What is Baptism? Do I need it? In Baptism the sign is water – which points to the blood of Christ. The seal is the guarantee that as surely as water washes away dirt, so surely Christ’s blood cleanses us from all our sins. We understand that all who believe in Jesus, and their children, ought to be baptised because they have entered into God’s covenant of Grace, pictured in Matthew 28:19-20; Acts 2:39; and 1 Peter 2:9 (See also Heidelberg Catechism Q&As 69 – 74  – link to CRCA website)

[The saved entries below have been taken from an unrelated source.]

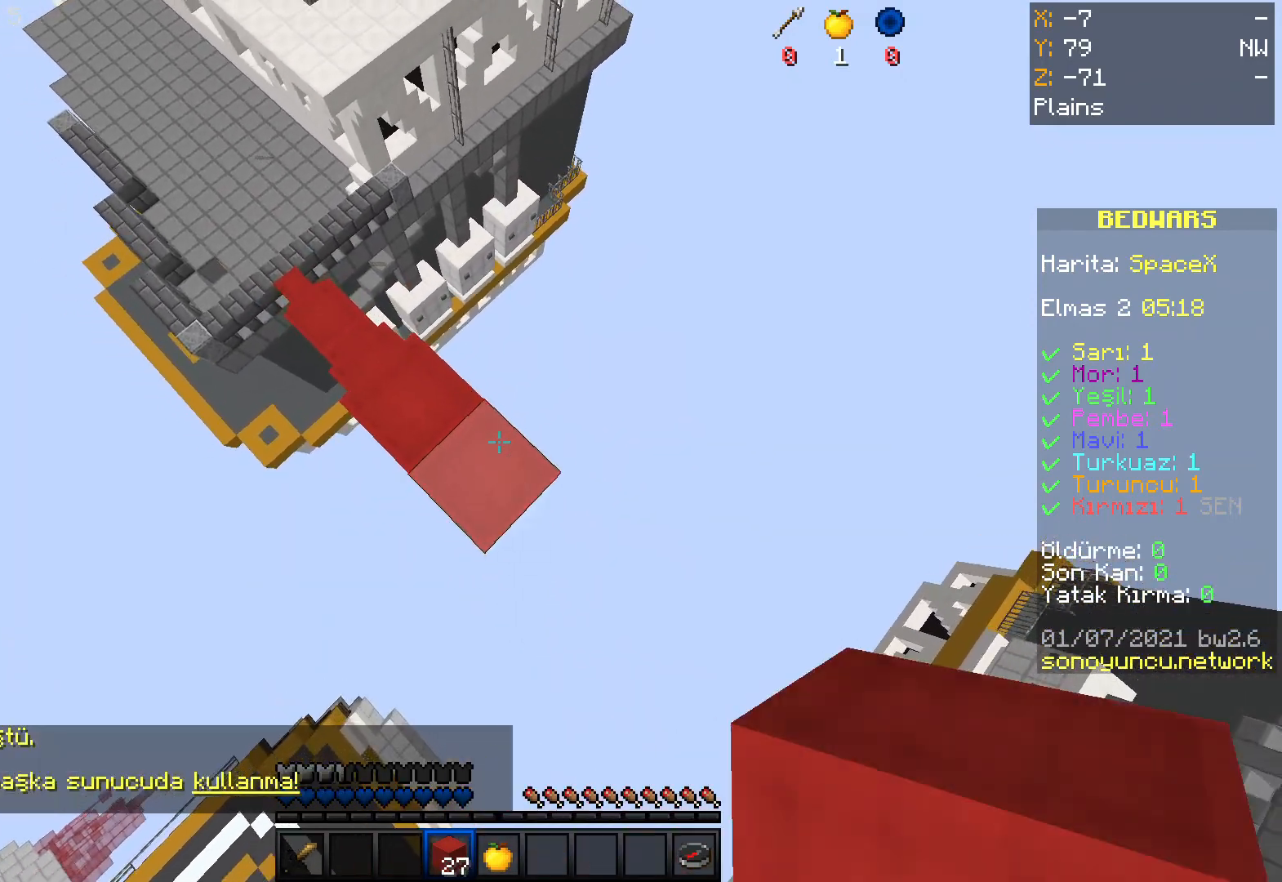
{"keys": ["d", "s"], "mouse": ["right"], "events": [[234, "space", "down"], [501, "space", "up"]]}
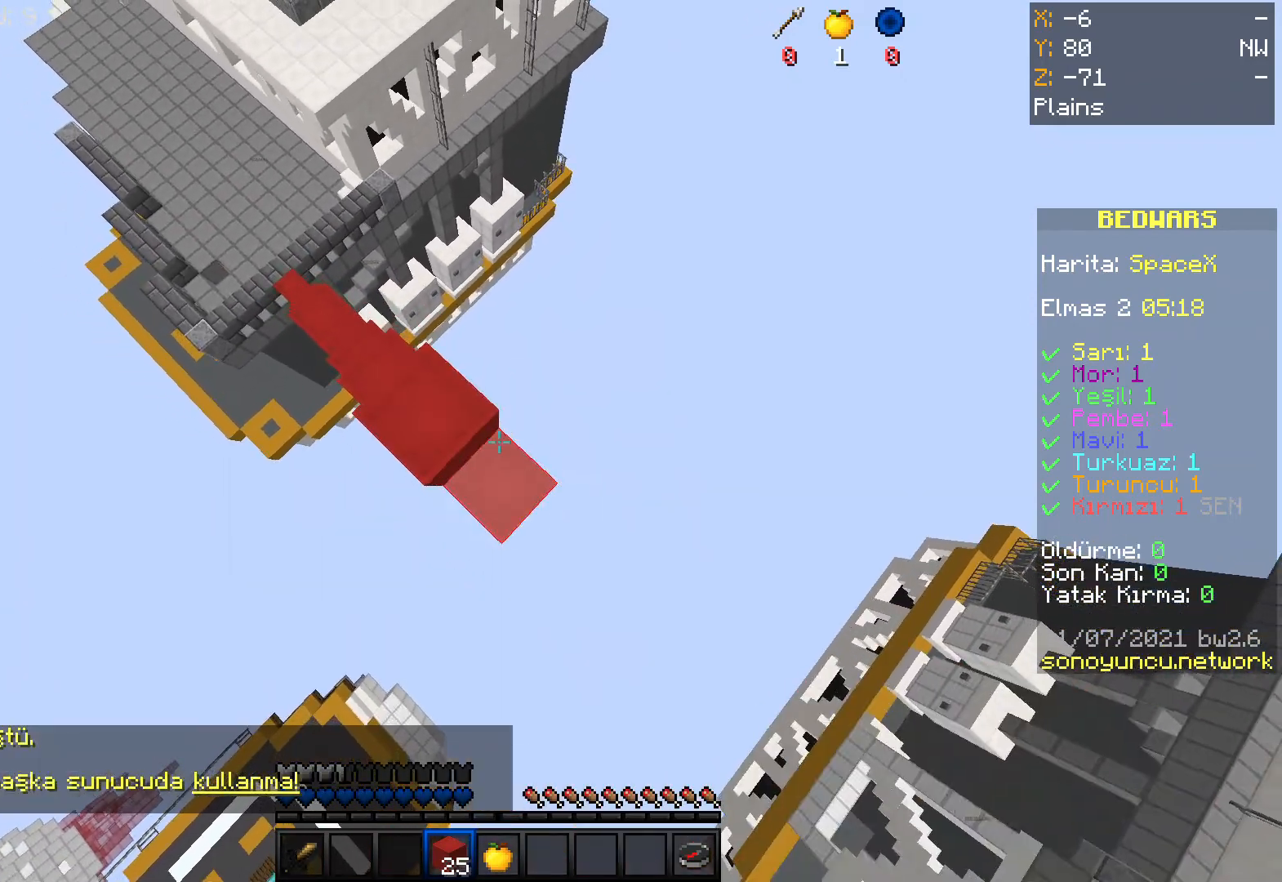
{"keys": ["d", "s"], "mouse": ["right"], "events": []}
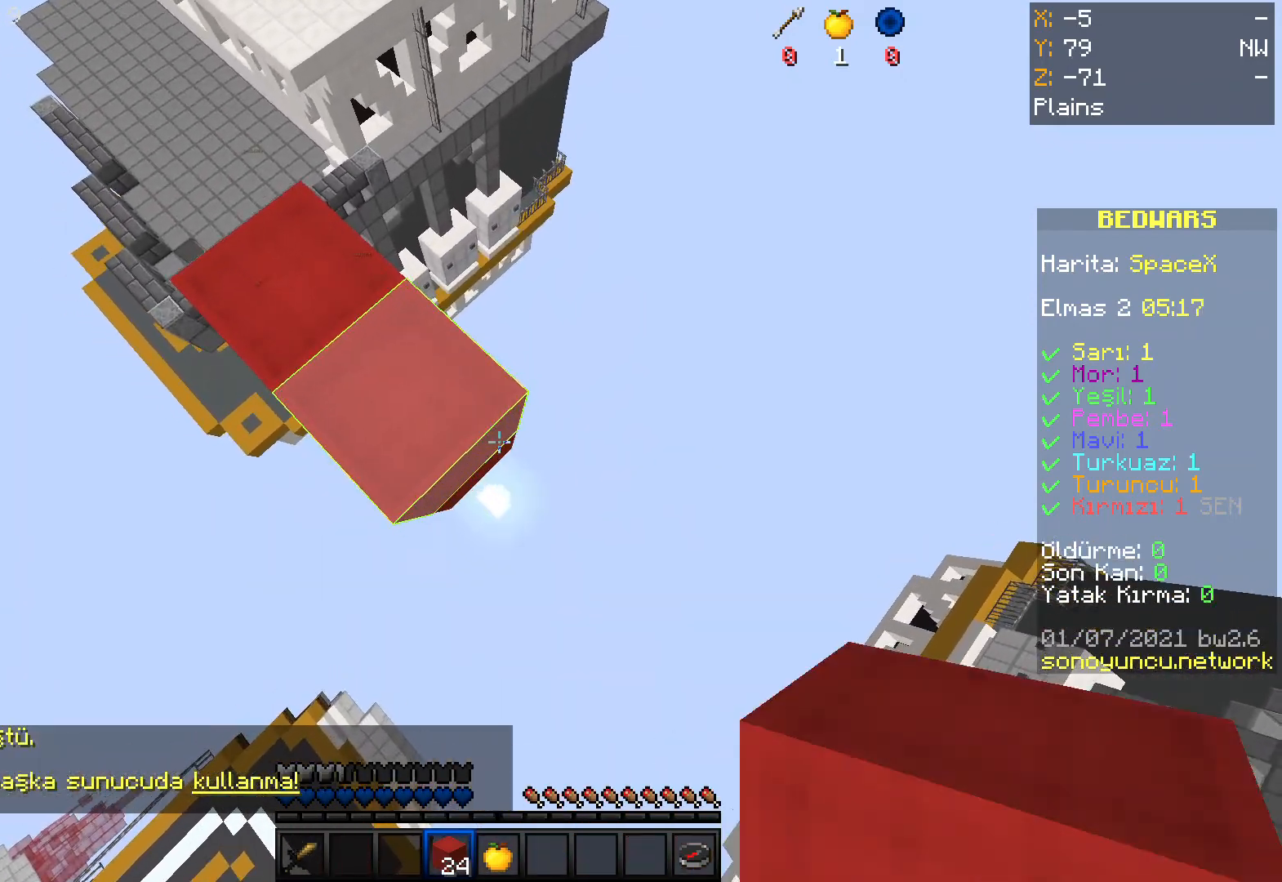
{"keys": ["d", "s"], "mouse": ["right"], "events": [[34, "space", "down"], [200, "space", "up"]]}
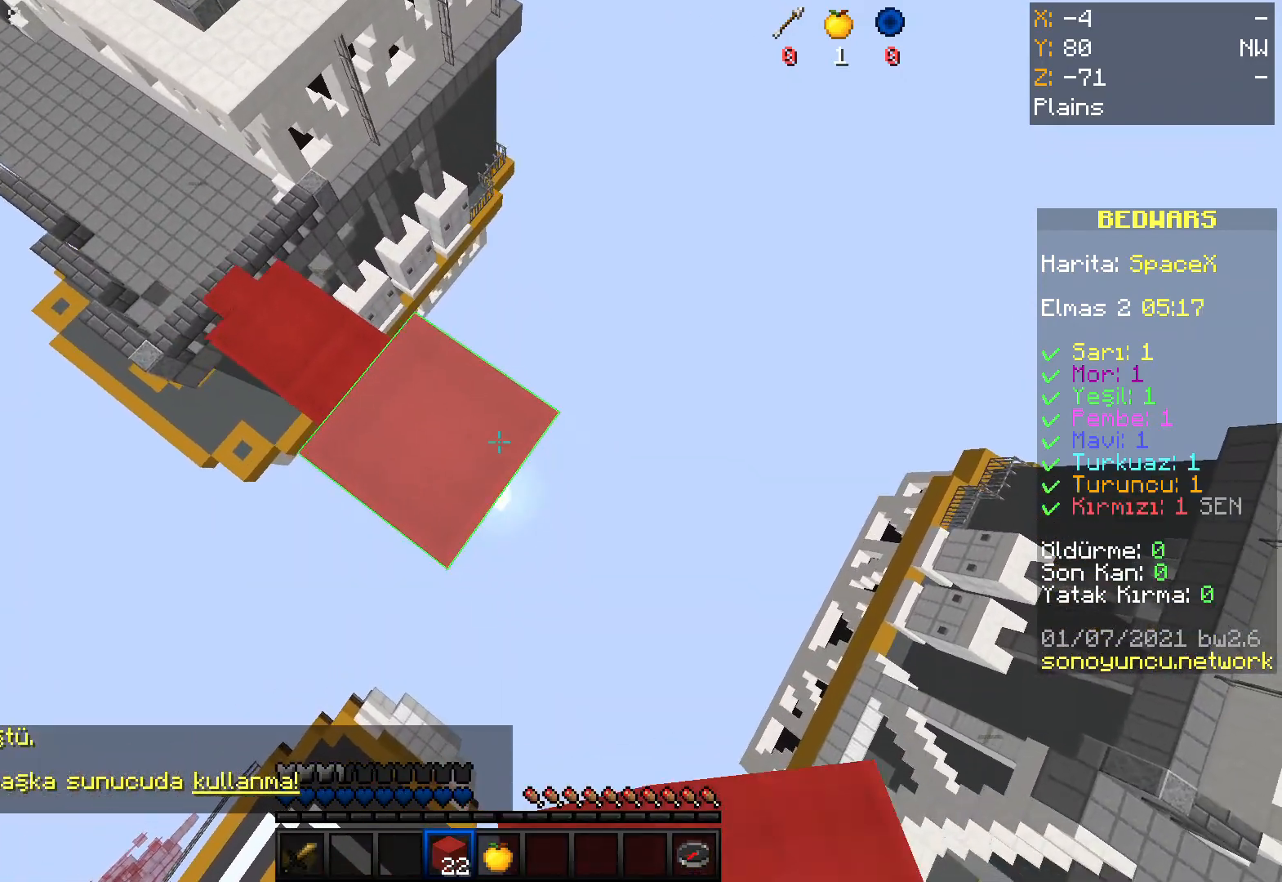
{"keys": ["d", "s"], "mouse": ["right"], "events": [[100, "space", "down"], [267, "space", "up"]]}
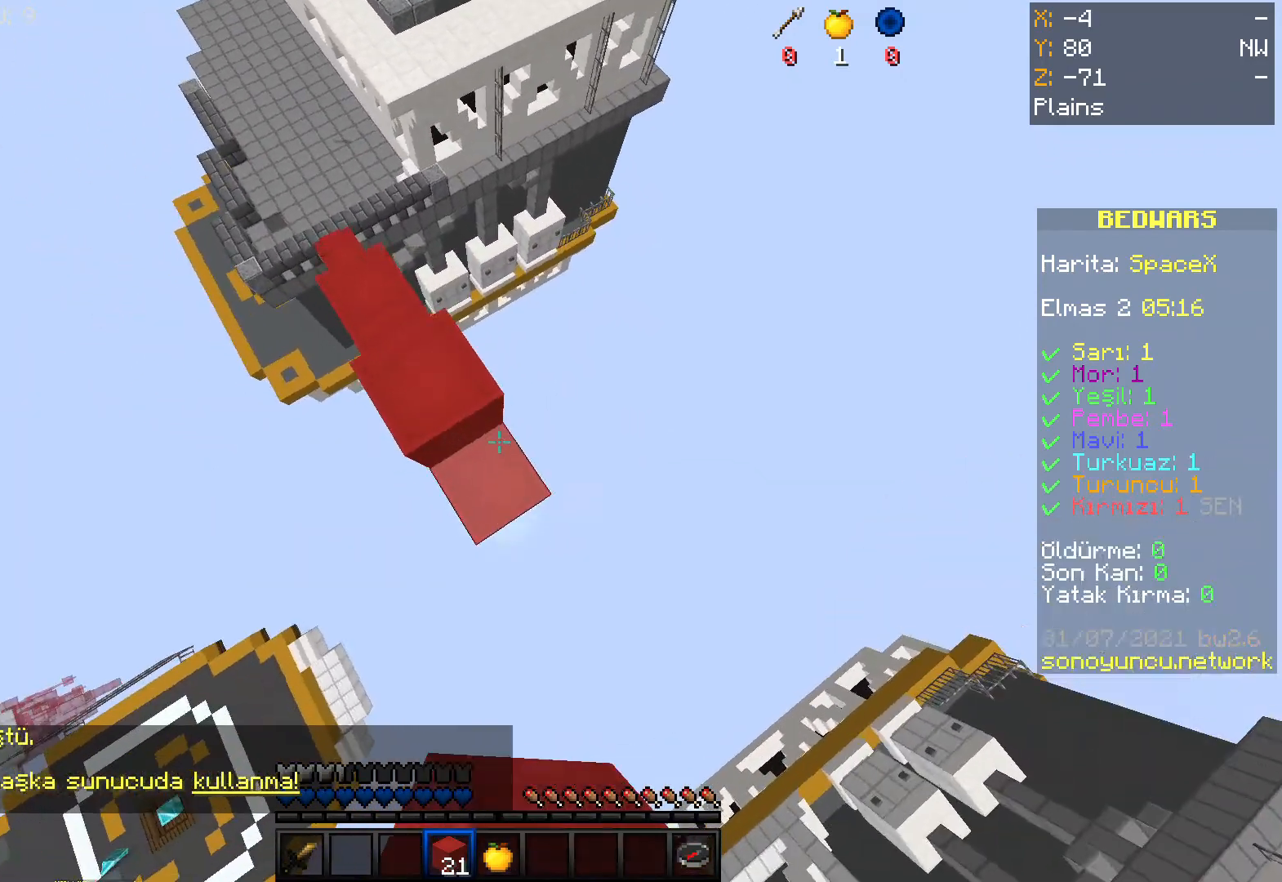
{"keys": ["d", "s"], "mouse": ["right"], "events": [[33, "s", "up"], [167, "s", "down"]]}
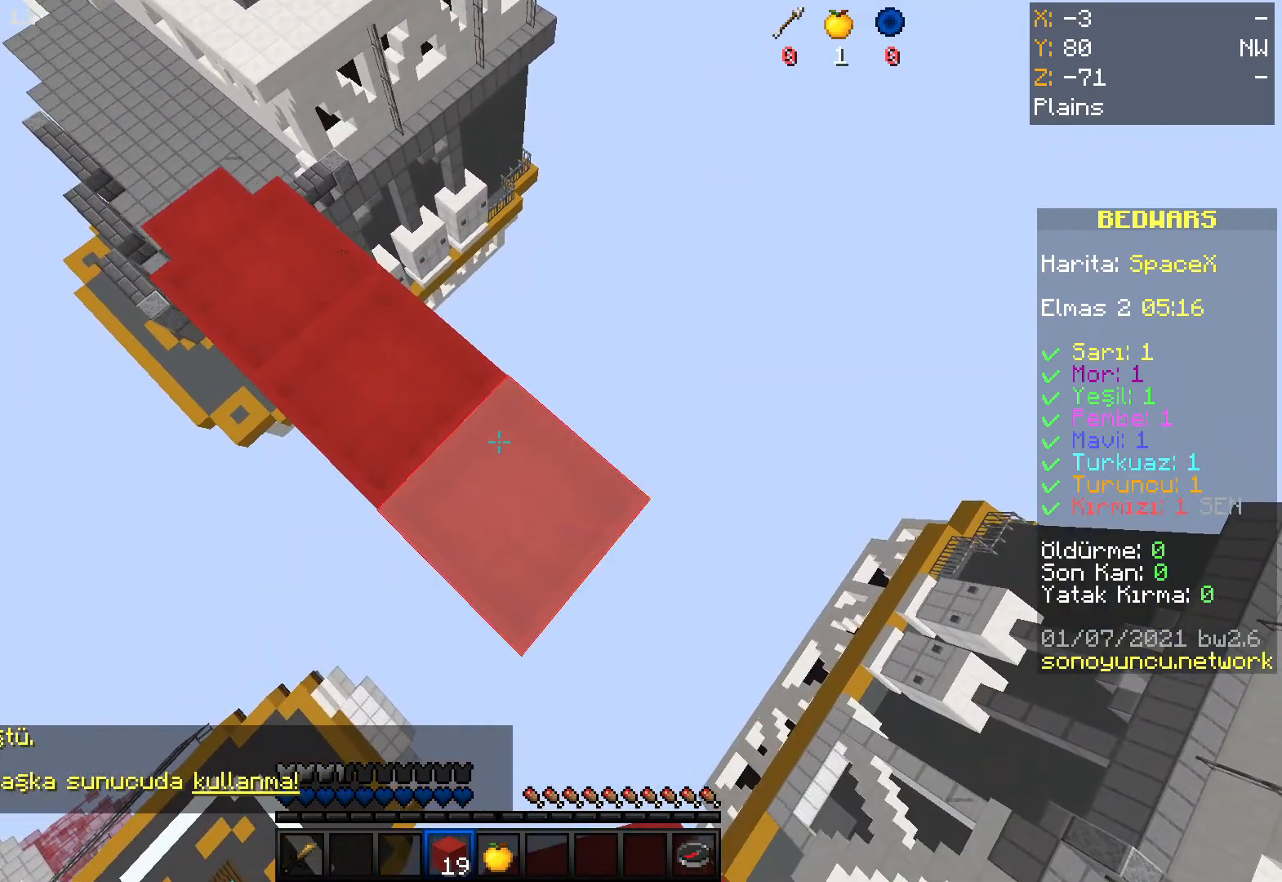
{"keys": ["d", "s"], "mouse": ["right"], "events": []}
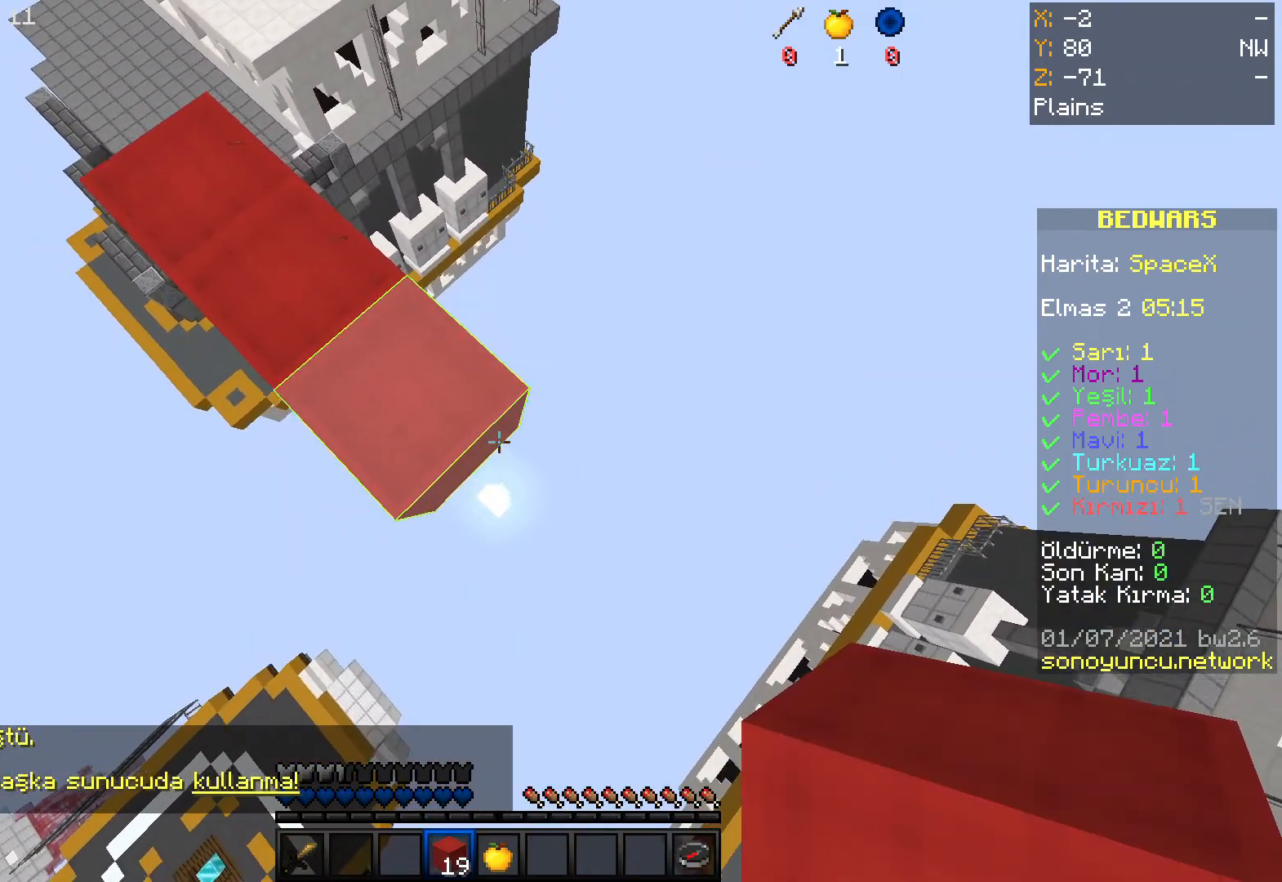
{"keys": ["a", "d", "s"], "mouse": [], "events": [[434, "mouse_right", "up"], [467, "a", "down"]]}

What is the Lord’s Supper? In the Lord’s Supper the sign of bread and wine point to the body and blood of Christ. The seal in the Lord’s Supper is the guarantee that as we share in the bread and wine we are reminded that his sacrifice paid the price for us to be in renewed relationship with our Creator God, represented in Isaiah 53:5; Matthew 6:26-29; John 10:11, 26-30; and 1Corinthians 11:24-26 (See also Heidelberg Catechism Q&As 75 – 82  –  link to CRCA website)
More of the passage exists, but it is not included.